▶ _TEXT EXTRACT_
-- start --

The Government’s amendment removes St Andrew’s day 2019 only from the operation of regulation 29(4) and 8(3) of the Representation of the People (Scotland) Regulations. This both restricts the change to this election only and leaves the subsequent register intact. The effect of the amendment is to remove the bank holiday from the calculation of time for registering for the voter deadline. It would instead be classed as a normal working day, but for this election only. We feel that the amendment, as we have drafted it, will, I hope, address SNP concerns, but will limit any unintended consequences of amending the relevant provision of the regulations.
In summary, we are trying to achieve straightforward, simple legislation that ensures that we can have a general election in short order. I urge all hon. Members to resist the temptation to complicate and amend this to allow us to have the general election on 12 December so that we can get a sustainable majority to deliver the Prime Minister’s deal and finally move on.
I want to make some comments generally on the Bill as a whole and then to discuss the individual amendments that have been selected.
I must start by saying that, clearly, it is not ideal for anyone to have an election a couple of weeks before Christmas: the nights are fair drawing in, it will be cold and dark, and many of the people in this country will, quite understandably, be looking forward to Christmas and spending time with their family and relatives. So it is hardly an ideal time, but from our perspective in the SNP, we think that this is a necessary requirement now, because we have reached a situation of impasse in this Parliament where it is incapable of resolving probably the biggest political issue that has divided the United Kingdom in my lifetime. There are competing views as to what the end point of the Brexit process should be, and parliamentary democracy in this country, it seems to me, has now reached a point of stasis where it is incapable of adjudicating between those outcomes. It is therefore right and proper that we should go back to the electorate and allow them to reflect on what can happen.
This will very much be the Brexit election. I am pleased that we have moved the Government from their position a few weeks ago, when they did not actually want a Brexit election in which the people would be allowed to cast their views about different outcomes. They wanted to get Brexit done and go to the electorate afterwards. That would have been a travesty because it would have said to the people, “We’re going to have a general election. Brexit will be one of the big topics of conversation, but there is really no point in you expressing a view, because we’re going to conclude the matter before the first ballot is cast.” That would have been a ridiculous and anti-democratic situation. I am glad that we have moved the Prime Minister and the Government away from that approach, even if it does mean that the Prime Minister might be looking for a ditch on Thursday.

-- end --

A block of data:

-- start --

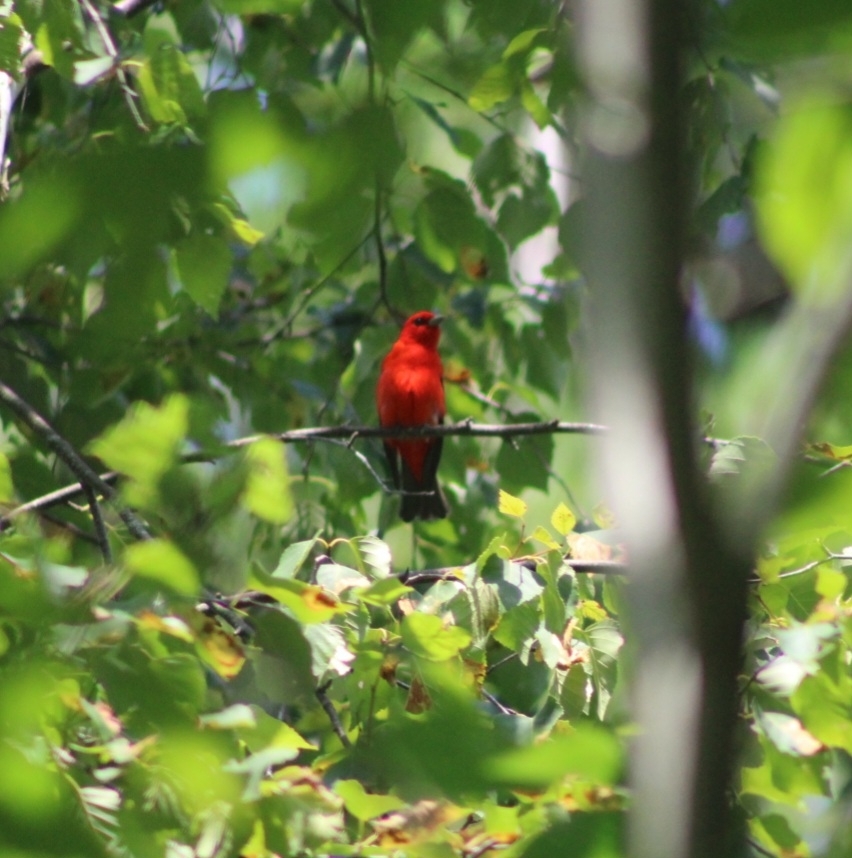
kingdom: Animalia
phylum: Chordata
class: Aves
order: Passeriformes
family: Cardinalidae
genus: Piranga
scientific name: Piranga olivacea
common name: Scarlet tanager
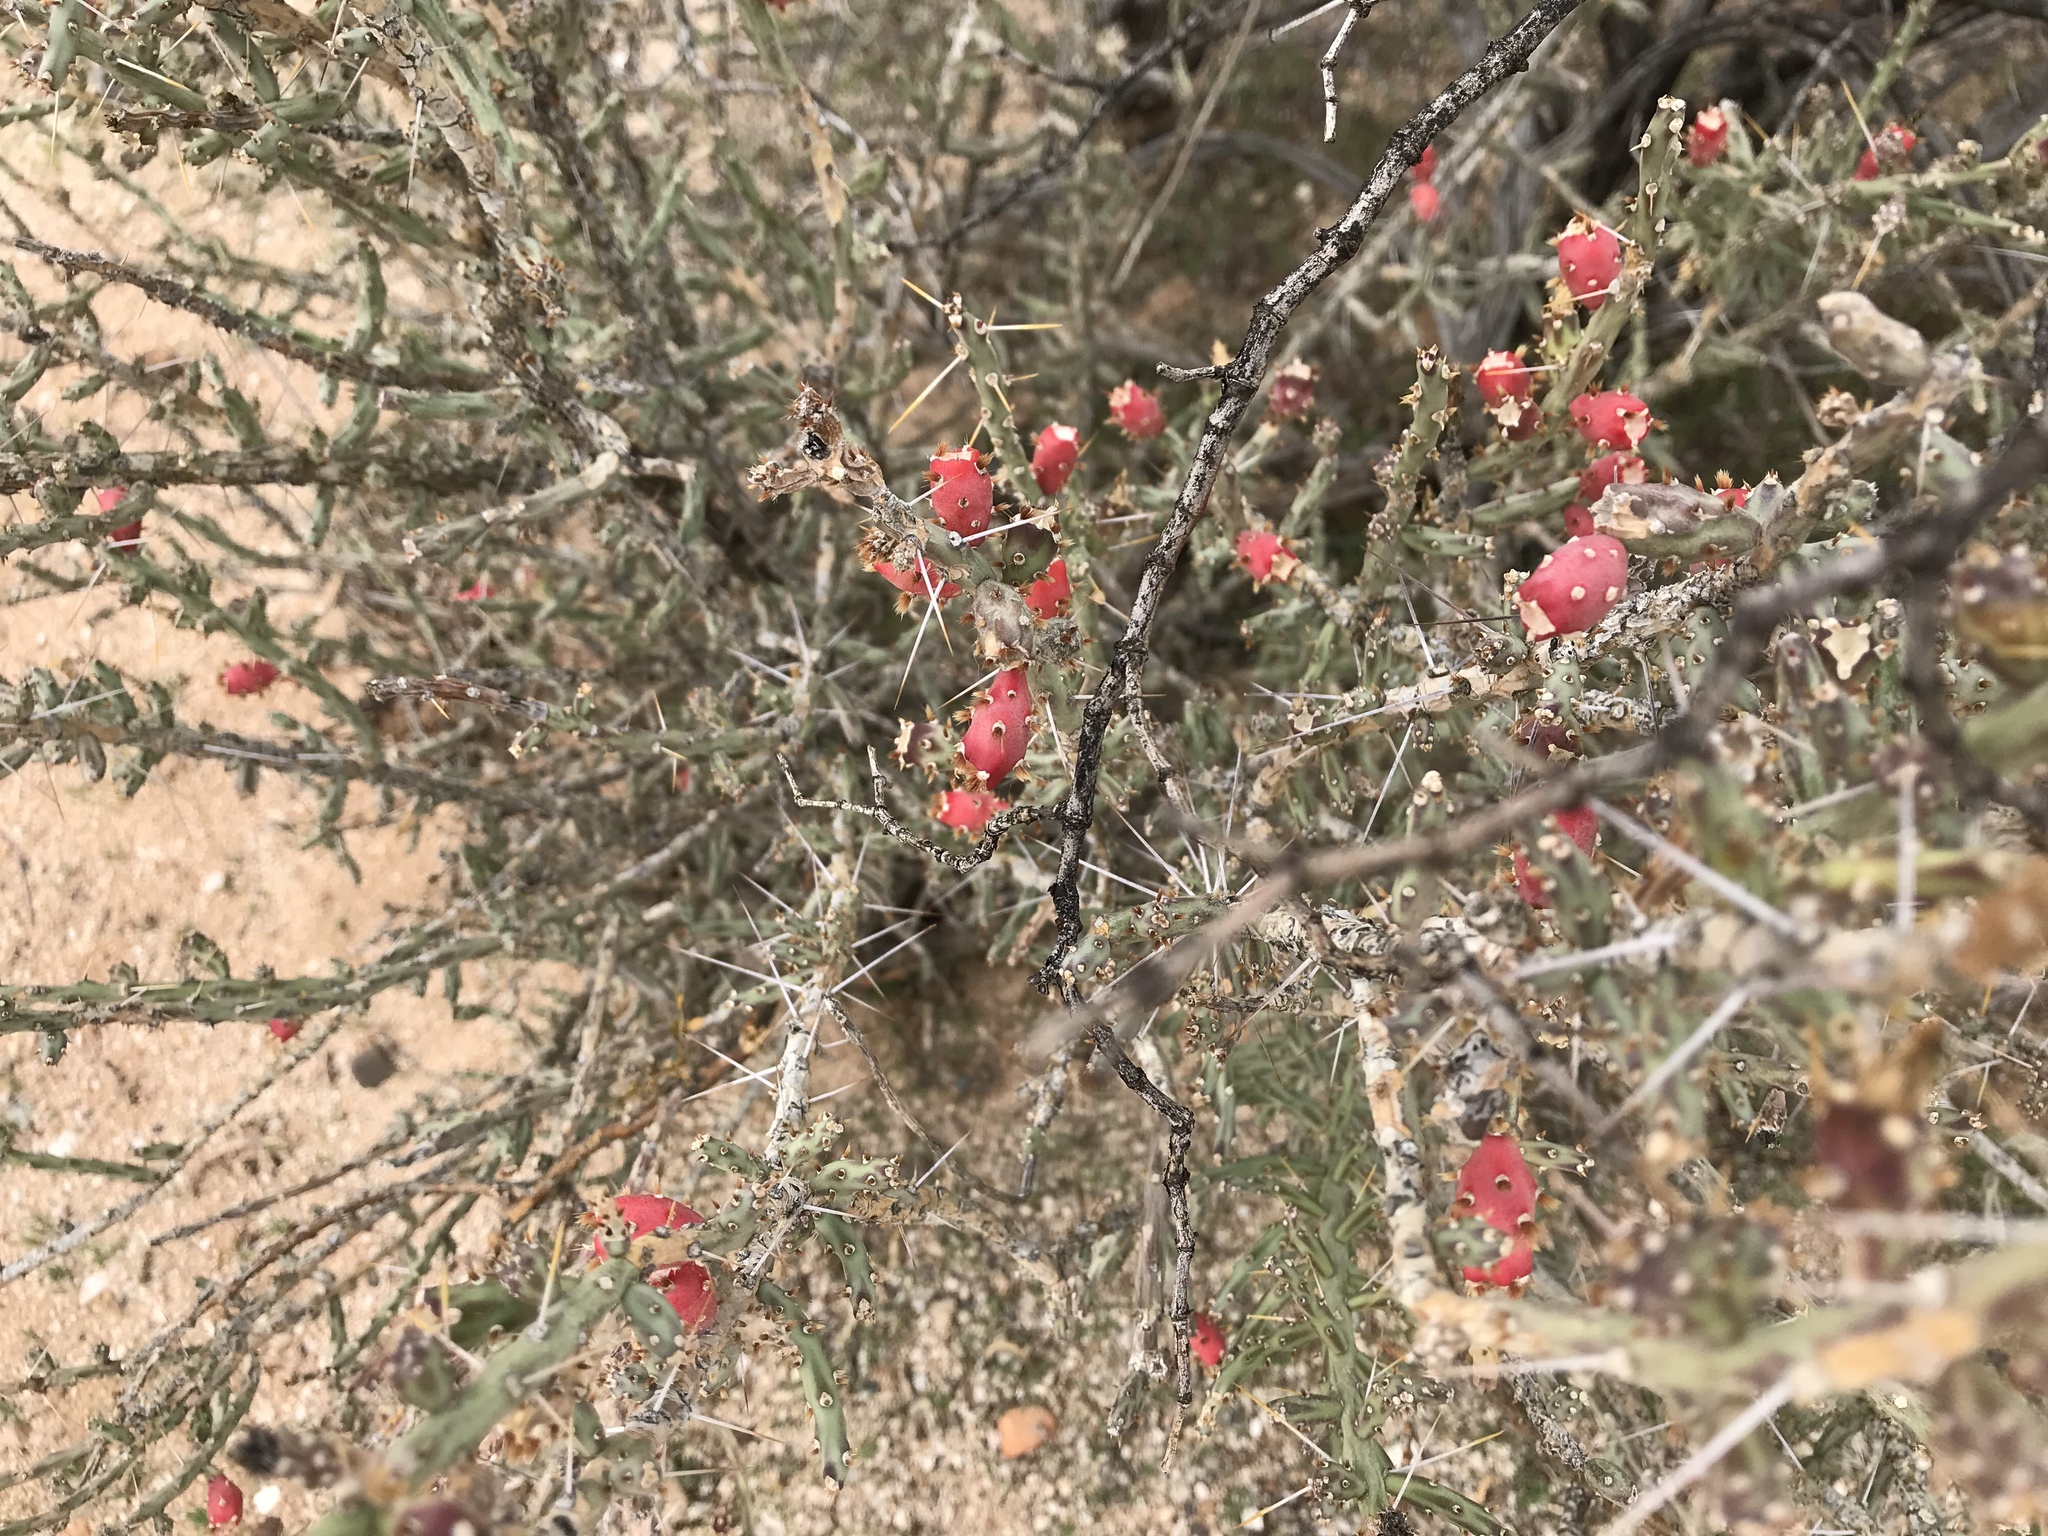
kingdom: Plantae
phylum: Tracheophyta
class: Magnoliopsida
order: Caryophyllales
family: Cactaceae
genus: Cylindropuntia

-- end --

▶ _TASK INSTRUCTIONS_
(A) In the debate excerpt, on what date does the Government want the general election held?
(B) Rewrite the debate excerpt from "In summary, we" to "have been selected.", changing every "general election" to "snap election".

▶ _TASK-BY-TASK ANSWERS_
(A) 12 December.

(B)
In summary, we are trying to achieve straightforward, simple legislation that ensures that we can have a snap election in short order. I urge all hon. Members to resist the temptation to complicate and amend this to allow us to have the snap election on 12 December so that we can get a sustainable majority to deliver the Prime Minister’s deal and finally move on.
I want to make some comments generally on the Bill as a whole and then to discuss the individual amendments that have been selected.